§ WHAT TO PRODUCE:
All lines in the records below that hold "tratamento" are to be shown.

[PROVIDED INFORMATION Boundary: Start]

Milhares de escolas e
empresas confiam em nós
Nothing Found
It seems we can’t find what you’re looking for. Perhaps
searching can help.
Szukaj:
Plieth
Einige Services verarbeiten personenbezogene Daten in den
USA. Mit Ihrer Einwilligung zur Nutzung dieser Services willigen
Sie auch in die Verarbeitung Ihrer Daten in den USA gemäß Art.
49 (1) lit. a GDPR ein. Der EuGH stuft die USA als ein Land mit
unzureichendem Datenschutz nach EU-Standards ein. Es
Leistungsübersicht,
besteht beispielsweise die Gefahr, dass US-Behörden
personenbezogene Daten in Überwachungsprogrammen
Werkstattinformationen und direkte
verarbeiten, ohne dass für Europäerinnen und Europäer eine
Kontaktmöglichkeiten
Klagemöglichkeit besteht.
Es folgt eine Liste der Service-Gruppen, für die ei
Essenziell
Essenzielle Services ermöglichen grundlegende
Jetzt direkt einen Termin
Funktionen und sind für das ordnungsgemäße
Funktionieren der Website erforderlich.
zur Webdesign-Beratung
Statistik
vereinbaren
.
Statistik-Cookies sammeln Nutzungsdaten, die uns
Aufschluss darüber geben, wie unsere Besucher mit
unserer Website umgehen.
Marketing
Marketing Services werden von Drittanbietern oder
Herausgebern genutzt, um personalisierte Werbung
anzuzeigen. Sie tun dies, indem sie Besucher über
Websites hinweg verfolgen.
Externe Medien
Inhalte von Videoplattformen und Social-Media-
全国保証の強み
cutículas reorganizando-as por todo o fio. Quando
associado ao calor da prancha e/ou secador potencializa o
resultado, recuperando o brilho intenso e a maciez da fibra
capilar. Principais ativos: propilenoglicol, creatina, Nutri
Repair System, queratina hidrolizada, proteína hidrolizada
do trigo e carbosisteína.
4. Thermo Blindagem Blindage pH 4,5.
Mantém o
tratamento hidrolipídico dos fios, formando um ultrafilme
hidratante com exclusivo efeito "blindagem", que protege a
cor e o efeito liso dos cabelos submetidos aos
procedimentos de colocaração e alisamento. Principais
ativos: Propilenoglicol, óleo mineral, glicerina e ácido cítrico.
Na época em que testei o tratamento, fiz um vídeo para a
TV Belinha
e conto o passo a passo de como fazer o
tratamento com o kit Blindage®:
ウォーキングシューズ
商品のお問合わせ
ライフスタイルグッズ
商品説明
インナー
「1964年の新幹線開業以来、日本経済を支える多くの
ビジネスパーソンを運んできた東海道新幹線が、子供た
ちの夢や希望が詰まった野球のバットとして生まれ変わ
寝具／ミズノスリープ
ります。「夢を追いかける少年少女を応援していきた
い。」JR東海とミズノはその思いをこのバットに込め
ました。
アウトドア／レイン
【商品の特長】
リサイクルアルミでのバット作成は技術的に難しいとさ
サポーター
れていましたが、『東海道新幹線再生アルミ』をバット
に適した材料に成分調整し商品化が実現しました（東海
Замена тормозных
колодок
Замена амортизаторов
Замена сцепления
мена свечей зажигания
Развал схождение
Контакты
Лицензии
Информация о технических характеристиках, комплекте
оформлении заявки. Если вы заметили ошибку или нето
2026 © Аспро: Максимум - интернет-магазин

[PROVIDED INFORMATION Boundary: End]

§ EXERCISE RESPONSE:
tratamento hidrolipídico dos fios, formando um ultrafilme
Na época em que testei o tratamento, fiz um vídeo para a
tratamento com o kit Blindage®:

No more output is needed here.